**INSTRUCTION**
For the entries that follow, restate word for word the line containing "Honest Food.", the line containing "الأثنين ۲۵ شوال ۱٤٤۷هـ ۱۳-٤-۲۰۲٦م", and every line that lies between them.

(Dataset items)
────────────────────

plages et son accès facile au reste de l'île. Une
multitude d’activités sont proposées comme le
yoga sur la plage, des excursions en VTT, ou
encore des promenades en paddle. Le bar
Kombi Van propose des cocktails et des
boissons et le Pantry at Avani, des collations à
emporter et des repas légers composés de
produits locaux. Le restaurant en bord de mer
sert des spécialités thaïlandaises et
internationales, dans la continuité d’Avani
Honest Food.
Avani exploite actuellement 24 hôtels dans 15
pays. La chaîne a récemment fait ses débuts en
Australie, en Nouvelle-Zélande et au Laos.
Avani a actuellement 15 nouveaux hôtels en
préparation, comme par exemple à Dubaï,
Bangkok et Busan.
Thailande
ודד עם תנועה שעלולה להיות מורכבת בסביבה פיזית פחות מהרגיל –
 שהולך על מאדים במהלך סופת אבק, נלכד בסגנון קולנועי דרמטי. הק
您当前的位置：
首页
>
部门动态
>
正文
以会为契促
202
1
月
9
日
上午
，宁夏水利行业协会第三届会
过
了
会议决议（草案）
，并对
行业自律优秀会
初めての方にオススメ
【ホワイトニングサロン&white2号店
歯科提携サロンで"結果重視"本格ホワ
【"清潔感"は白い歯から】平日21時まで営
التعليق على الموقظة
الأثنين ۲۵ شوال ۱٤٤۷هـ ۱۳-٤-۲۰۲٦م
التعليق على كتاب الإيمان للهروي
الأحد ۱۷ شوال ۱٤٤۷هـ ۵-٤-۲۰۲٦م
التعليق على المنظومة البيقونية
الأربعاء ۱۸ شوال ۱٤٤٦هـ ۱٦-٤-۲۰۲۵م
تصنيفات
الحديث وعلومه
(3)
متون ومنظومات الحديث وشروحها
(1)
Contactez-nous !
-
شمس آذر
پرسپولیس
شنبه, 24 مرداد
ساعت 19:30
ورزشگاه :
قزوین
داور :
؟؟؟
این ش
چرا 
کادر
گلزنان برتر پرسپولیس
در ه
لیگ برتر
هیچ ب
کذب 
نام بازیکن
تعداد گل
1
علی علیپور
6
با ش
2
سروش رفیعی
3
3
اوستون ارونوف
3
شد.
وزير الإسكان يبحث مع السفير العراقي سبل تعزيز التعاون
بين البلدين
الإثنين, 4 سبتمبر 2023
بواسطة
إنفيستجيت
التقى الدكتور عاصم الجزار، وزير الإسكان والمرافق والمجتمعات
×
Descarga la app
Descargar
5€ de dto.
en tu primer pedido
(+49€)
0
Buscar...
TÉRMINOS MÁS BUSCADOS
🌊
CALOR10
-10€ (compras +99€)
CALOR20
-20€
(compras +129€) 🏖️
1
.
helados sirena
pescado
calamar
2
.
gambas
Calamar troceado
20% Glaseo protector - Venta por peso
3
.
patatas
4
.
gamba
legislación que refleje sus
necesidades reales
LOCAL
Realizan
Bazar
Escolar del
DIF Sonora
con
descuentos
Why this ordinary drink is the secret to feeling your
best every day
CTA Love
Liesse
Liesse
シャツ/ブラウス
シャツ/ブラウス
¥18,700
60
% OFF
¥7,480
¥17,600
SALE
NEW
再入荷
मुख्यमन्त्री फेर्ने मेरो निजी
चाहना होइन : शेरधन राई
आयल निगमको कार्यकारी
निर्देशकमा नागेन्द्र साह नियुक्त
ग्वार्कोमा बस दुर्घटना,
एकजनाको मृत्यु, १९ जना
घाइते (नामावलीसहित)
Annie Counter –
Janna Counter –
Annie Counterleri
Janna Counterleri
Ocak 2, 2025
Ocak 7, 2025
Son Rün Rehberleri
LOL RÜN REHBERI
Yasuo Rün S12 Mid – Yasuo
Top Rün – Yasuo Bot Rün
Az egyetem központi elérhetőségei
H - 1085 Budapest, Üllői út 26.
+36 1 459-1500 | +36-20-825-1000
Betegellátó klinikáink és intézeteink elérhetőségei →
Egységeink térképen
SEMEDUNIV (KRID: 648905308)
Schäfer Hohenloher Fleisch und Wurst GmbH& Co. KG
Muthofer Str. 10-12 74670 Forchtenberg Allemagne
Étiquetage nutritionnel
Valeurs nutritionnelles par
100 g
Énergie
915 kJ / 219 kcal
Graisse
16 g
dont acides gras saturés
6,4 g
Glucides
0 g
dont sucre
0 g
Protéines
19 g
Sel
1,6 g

────────────────────

**ANSWER**
Honest Food.
Avani exploite actuellement 24 hôtels dans 15
pays. La chaîne a récemment fait ses débuts en
Australie, en Nouvelle-Zélande et au Laos.
Avani a actuellement 15 nouveaux hôtels en
préparation, comme par exemple à Dubaï,
Bangkok et Busan.
Thailande
ודד עם תנועה שעלולה להיות מורכבת בסביבה פיזית פחות מהרגיל –
 שהולך על מאדים במהלך סופת אבק, נלכד בסגנון קולנועי דרמטי. הק
您当前的位置：
首页
>
部门动态
>
正文
以会为契促
202
1
月
9
日
上午
，宁夏水利行业协会第三届会
过
了
会议决议（草案）
，并对
行业自律优秀会
初めての方にオススメ
【ホワイトニングサロン&white2号店
歯科提携サロンで"結果重視"本格ホワ
【"清潔感"は白い歯から】平日21時まで営
التعليق على الموقظة
الأثنين ۲۵ شوال ۱٤٤۷هـ ۱۳-٤-۲۰۲٦م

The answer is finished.